26. April - 20. Juni 2026
Poetry
mit
Sibylle Prinzessin von Preussen (Collagen, Cuts )
und
Monika Schulz-Fieguth (Fotografie)
Vernissage am Sonntag, den 26. April 2026 um 16 Uhr
Es spielt die Komponistin und
Akkordeonspielerin Cathrin Pfeifer.
Mit POETRY stellen wir die Kunst zweier gestandener Künstlerinnen unter die Zeilen eines Poems des bekannten polnischen Lyrikers Adam Zagajewski (1945 Lemberg – 2021 Krakau)
Poetry searches for radiance,
poetry is the kingly road
that leads us farthest ....
weil wir fest an die heilende Kraft der Poesie und die schöpferische Schönheit glauben.
Sibylle Prinzessin von Preussen (geb.1952 in Berlin) und Monika Schulz-Fieguth (geb.1949 in Potsdam) gehören jener Generation wie Adam Zagajewski an, deren Vorfahren noch unmittelbar vom letzten großen Krieg geprägt waren. Diese Prägung ist wie eine nie verstummende Hintergrundmelodie, die das Fühlen und Denken für immer sensibilisiert hat.
Bei beiden Künstlerinnen stehen Natur und Kreatur im Zentrum ihres poetischen Denkraumes und erden diesen damit zutiefst. Beide Künstlerinnen haben die Begegnungen und das Auseinandersetzen mit den sozial eher am Rande Stehenden nie gescheut, ihnen Aufmerksamkeit, Raum und Zeit gewidmet und somit reale poetische Räume geschaffen.
Die Erfahrung daraus: Schönheit und Poesie sind beide heilende Essenz. Daß wir heute wieder in einer Welt leben, die aus den Fugen geraten zu sein scheint und manchen von uns tief verunsichert, ist kein neues Phänomen. In schweren Zeiten, die wir heute fast vergessen haben, entstand immer auch großartige Kunst und Poesie, weil diese Halt für Geist & Seele war. Denken wir an den berühmten brandenburgischen Dichter Paul Gerhardt, der elf Jahre alt war, als der 30Jährige Krieg ausbrach.

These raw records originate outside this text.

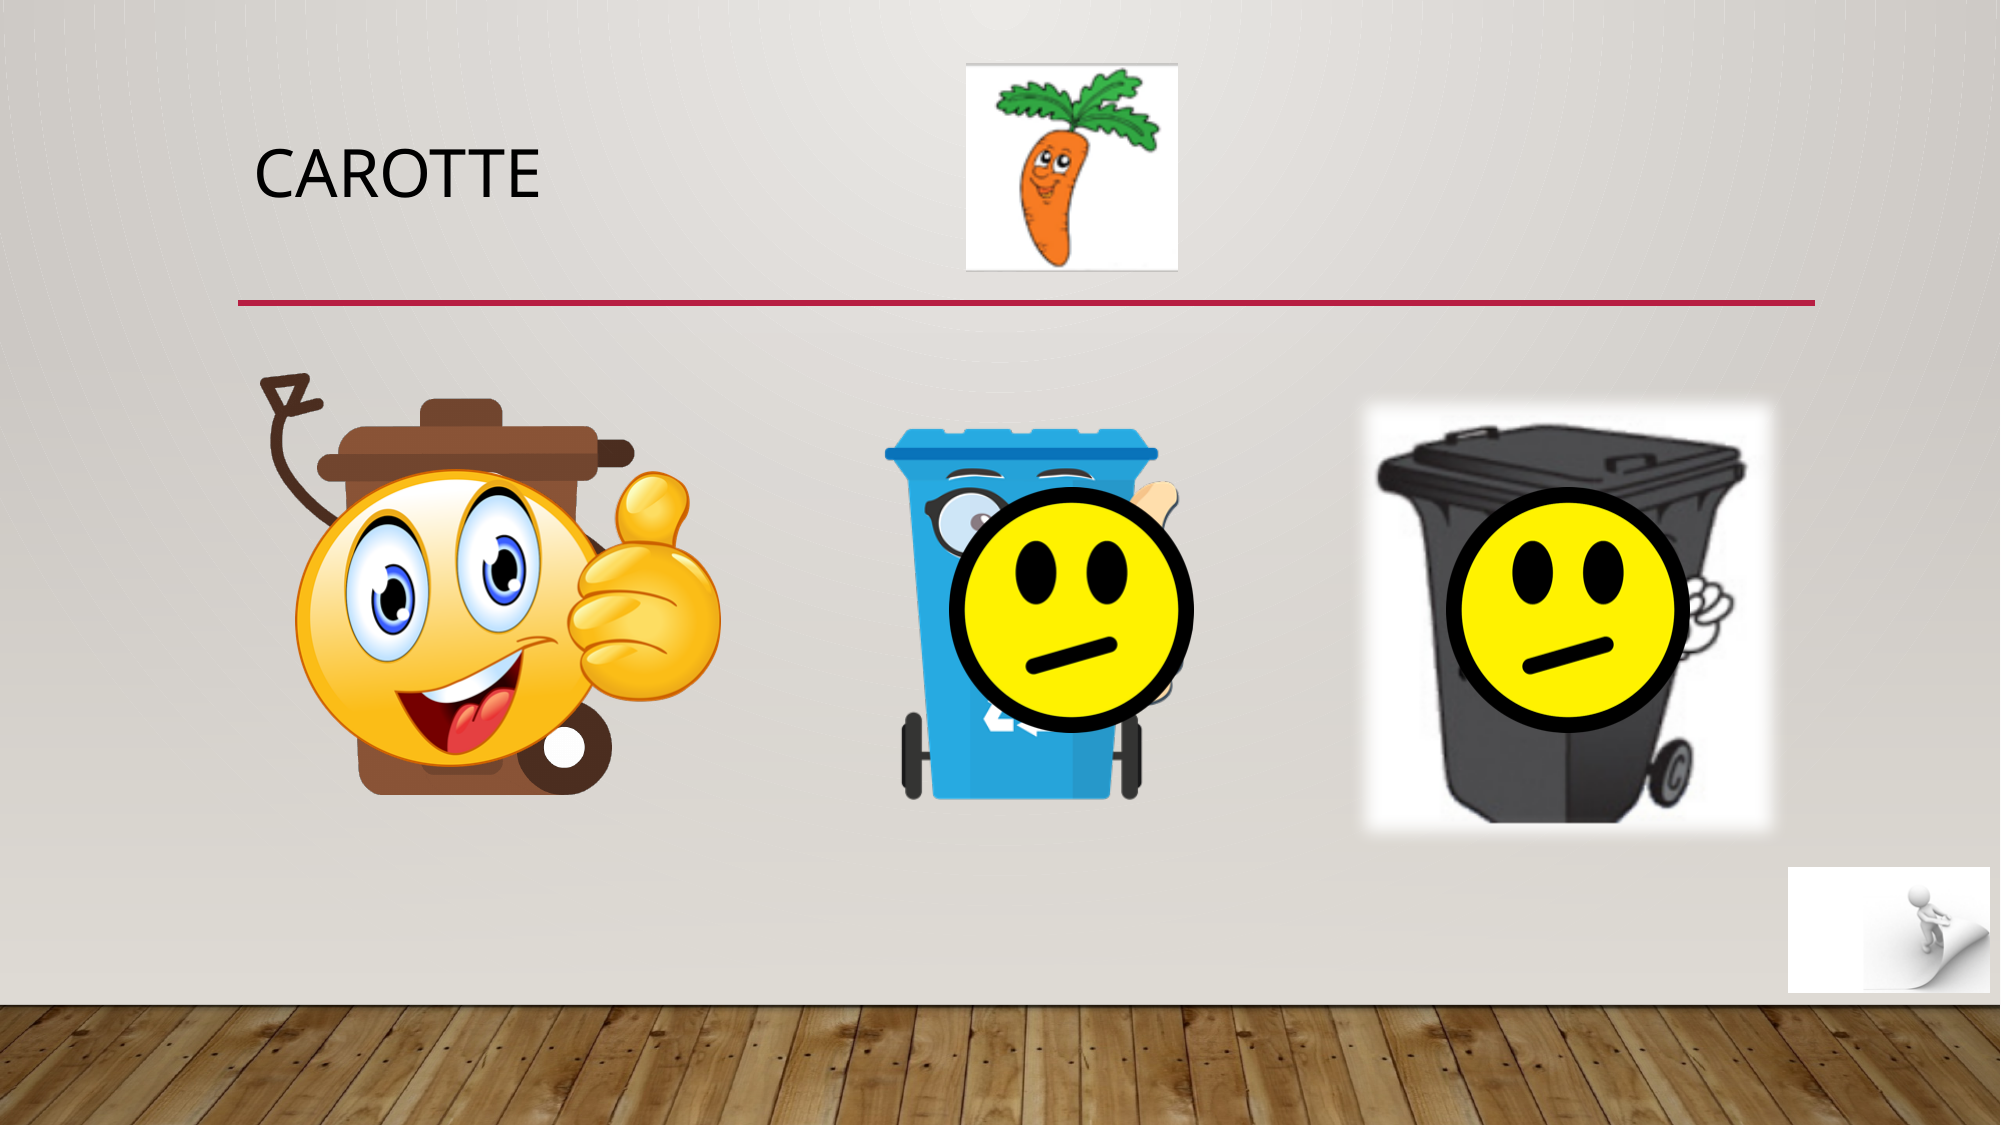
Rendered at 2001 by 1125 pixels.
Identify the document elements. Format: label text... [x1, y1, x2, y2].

picture [295, 469, 721, 767]
picture [965, 61, 1178, 280]
picture [0, 1005, 2000, 1125]
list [259, 373, 653, 795]
picture [818, 399, 1250, 822]
title CAROTTE [238, 131, 1814, 305]
picture [1347, 386, 1789, 850]
picture [1788, 867, 1990, 994]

Sibylle von Preussen hat auf wundersame Weise den Scherenschnitt und auch mit dem Messer geschnittene Cuts aus der biedermeierlichen Betulichkeit befreit und nimmt bewusst Anleihen aus dem Friedrizianischen, Ideen der Aufklärung und sakralen Elementen.
Von Monika Schulz Fieguth zeigen wir aus dem Oeuvre Arbeiten, die den Heiliger See in seiner unglaublichen Magie einfangen, jenem „Archiv der Klimageschichte“, der einstmals durch die religiöse Gemeinschaft der Kalandsbruderschaft seinen Namen erhalten hatte. Ihre Fotografien fangen eine Realität ein, die nur durch intime Kenntnis von Tages- und Jahreszeiten über und um diesen sagenumwobenen See möglich sind.
Freuen Sie sich mit mir auf eine Ausstellung, deren Schönheit und Poesie uns freudig und kraftvoll umfängt.